En l'occurrence, Wintrebert tire sur des ambulances, voire des corbillards. Si l'état était l'agent du capital, il était aussi l'institution démocratique ; désormais, ces institutions moribondes ne subsistent plus que sous perfusion du Marché, en étant des « prestataires de légitimité » cautionnant la répression et le contrôle social, restreignant les libertés individuelles au gré des instances financières mondiales. Le mouvement anti-étatique dont participait ce roman a, en discréditant l'état dans l'opinion, contribué à le circonscrire dans les fonctions même qu'il entendait dénoncer. Le contrôle social ne cherche désormais plus à contenir la contestation mais à conformer les masses aux objectifs du marché. Toutefois, pour se demander si avec l'état, on n'avait pas jeté le bébé avec l'eau du bain, c'est un autre livre qu'il eût fallu écrire…
Métaphore de la guerre — on pourra lire La Guerre olympique, de Pierre Pelot (Denoël « PdF »), qui date de la même époque —, le sport est un bien utile opium du peuple pour canaliser la violence. Malgré des discours lénifiant, l'idéologie sportive moderne ne brille ni par son humanisme m par son respect de l'autre. Ainsi, si Maël inspire la sympathie, Sphyrène est une petite conne prête à tous les sacrifices pour un peu de gloire et du fric et ne répugnera même pas à un meurtre pour exorciser ses frustrations de championne déchue. Elle fait pitié. Si elle est victime du système, elle n'en joue pas moins le jeu à fond. Le dopage est inhérent au sport, concomitant au culte de la performance, et Wintrebert conclut son livre sur une note pessimiste envisageant une moralisation du sport, précisément ce que nous concocte Mme Buffet. Rien ne concernant le fond du problème, l'idéologie sous-jacente…
L'autrice se fait également l'avocate des libertés individuelles.

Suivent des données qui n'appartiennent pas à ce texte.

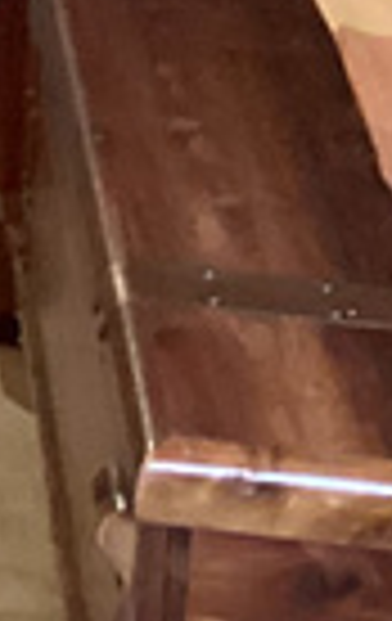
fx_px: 4128
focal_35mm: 243
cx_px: -1131
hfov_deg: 4.9
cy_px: -783
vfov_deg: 8.1
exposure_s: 1/30
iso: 400
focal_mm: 3.3
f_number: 2.4
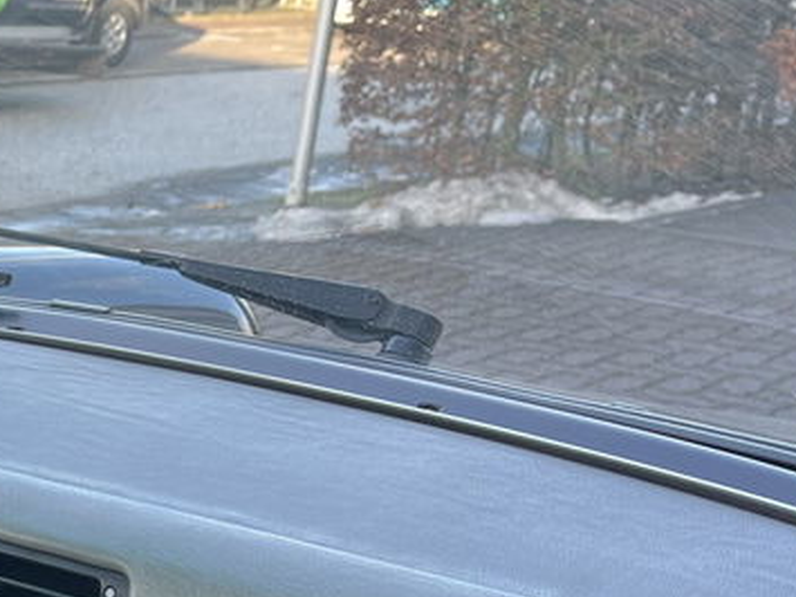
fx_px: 1724
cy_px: 658
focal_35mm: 75
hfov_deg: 23.3
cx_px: -213
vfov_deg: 18.8
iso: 50
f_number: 1.6
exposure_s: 1/122
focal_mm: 5.1
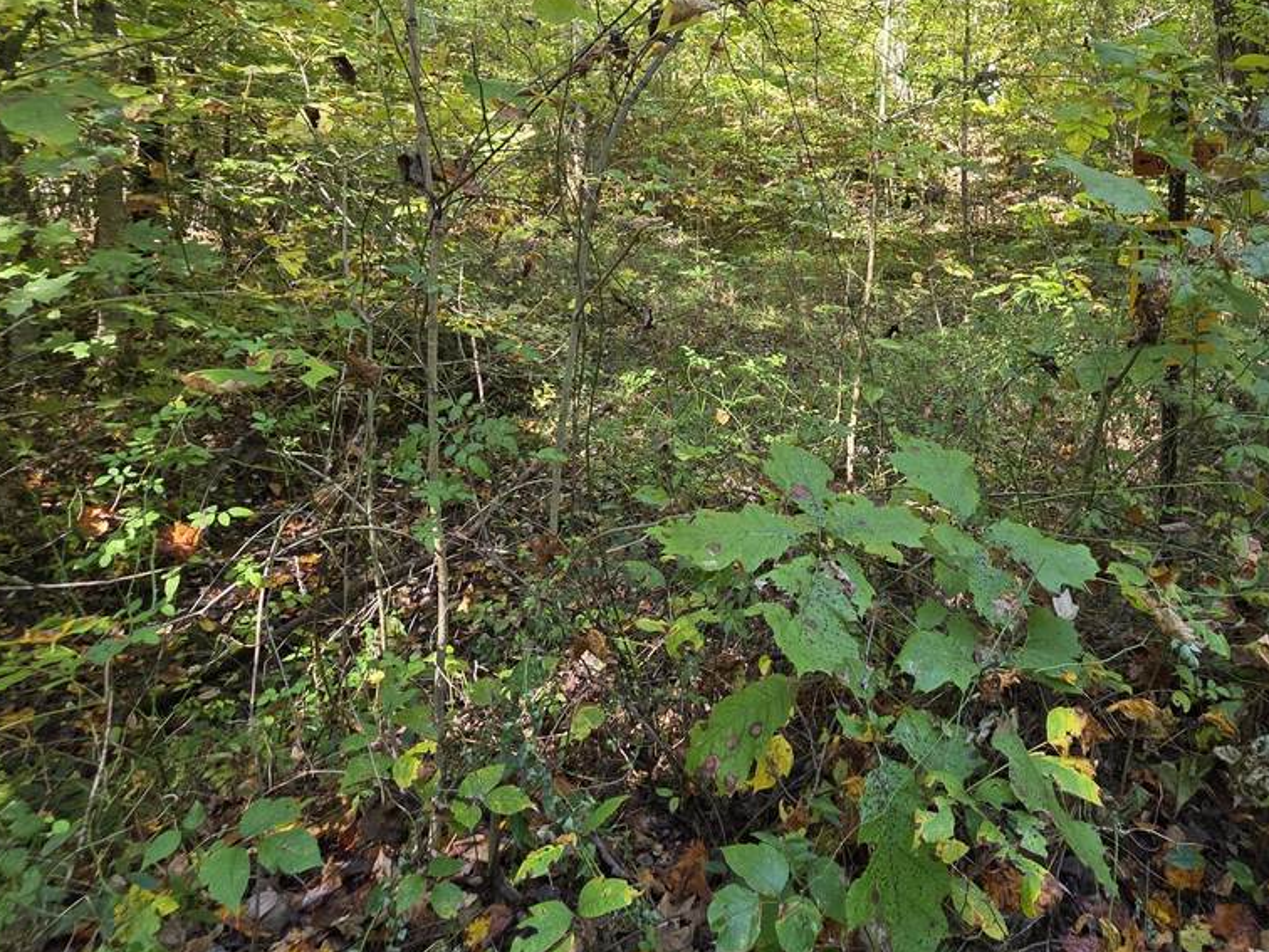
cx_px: 812
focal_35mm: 22
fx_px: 807
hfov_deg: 74.7
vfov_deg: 59.1
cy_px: 285
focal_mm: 2.2
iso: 100
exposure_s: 1/120
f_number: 1.9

Elle calque sur l'ex-RDA le mode de vie imposé à ses championnes. Si le marché semble avoir été mis entre les mains de Nadja suite à un manquement à la discipline de fer du centre, les trois autres paraissent avoir été dopées aux hystérines à leur insu. Le centre apparaît comme un univers carcéral où règnent le chantage et l'humiliation, où elles ne jouissent d'aucune liberté (évasion, parloir), où leur intimité est bafouée par des micros.
Enfin, dans l'univers proposé par Joëlle Wintrebert, les femmes sont devenues rares… et donc chères. Les violeurs sont castrés au Ceres — institution psycho-carcérale destinée à détruire la personnalité des délinquants ou opposants et à les reprogrammer en conformité avec l'ordre social. De fait, tous les hommes du roman font l'objet d'une approche négative, exception faite du second frère de Sil, qui est un transsexuel. Nous sommes en présence d'un roman féministe plutôt que gauchiste, fondé sur la victimisation de la femme, bien que Wintrebert se démarque du courant général du féminisme en défendant les libertés individuelles qui sont d'ordinaire combattues en tant que moyens d'oppression masculins. Elle n'en prône pas moins, dans la conversation entre Maël et Khandjar, la guerre des sexes plutôt que la lutte des classes.
Les Olympiades truquées est l'un des chefs-d'œuvre de la S-F française qui méritait amplement sa troisième réédition afin que la nouvelle génération de lecteurs puisse le découvrir. Roman-phare de la S-F politique des années 75/85, où l'on retrouve toute la technophobie de la mouvance, il s'emploie à illustrer l'aphorisme dischien qui veut que tout progrès contribue à faire du monde un meilleur piège à rats. Malheureusement plus que jamais d'actualité.